Resumo JURISPRUDENCIA — 2026-06-12 Atualizações da tarde. - Decisão do STJ: Legitimidade do Comprador para Exigir Obras em Áreas Comuns
Decisão do STJ: Legitimidade do Comprador para Exigir Obras em Áreas Comuns
Contexto do caso: A Terceira Turma do Superior Tribunal de Justiça (STJ), no processo nº 2026/0012345, decidiu que o adquirente de uma unidade imobiliária possui legitimidade ativa para exigir, em ação individual, a realização de obras de infraestrutura nas áreas comuns do empreendimento. O caso envolveu um comprador que ajuizou ação contra a construtora responsável, demandando a conclusão de obras atrasadas nas áreas comuns.

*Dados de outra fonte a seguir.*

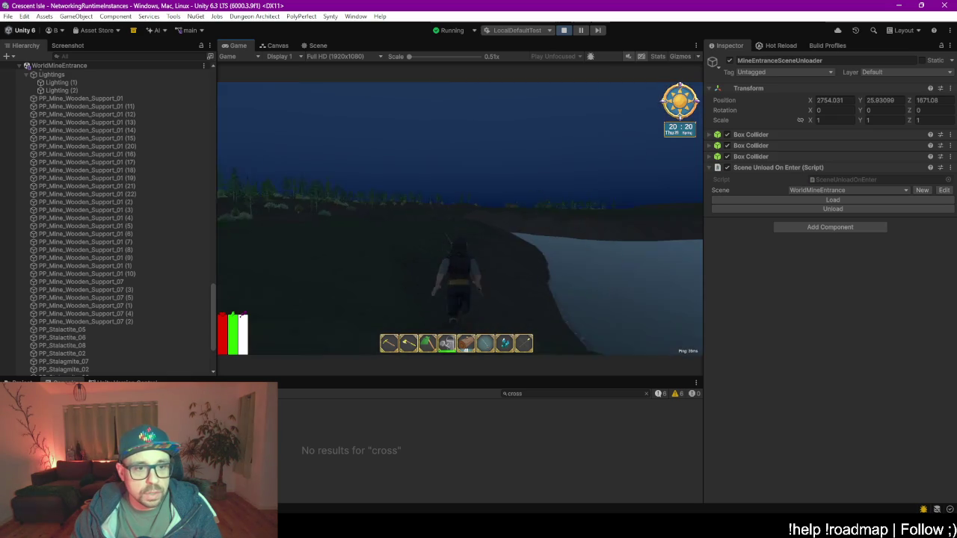
key("alt+Tab")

Entendimento do Tribunal: O STJ reafirmou a legitimidade do comprador para ajuizar a ação individual, mesmo reconhecendo que o direito discutido possui natureza coletiva. O Tribunal considerou que, embora as obras em áreas comuns afetem todos os proprietários, isso não impede que um particular busque a tutela jurisdicional para exigir o cumprimento de obrigações específicas.
Fundamentação jurídica: A relatora do caso, ministra Nancy Andrighi, destacou que as obras em áreas comuns configuram um direito coletivo em sentido estrito, caracterizando-se como transindividual e indivisível. Contudo, o Tribunal entendeu que a proteção dos direitos dos consumidores não deve ser obstada pela natureza coletiva da questão, permitindo a ação individual.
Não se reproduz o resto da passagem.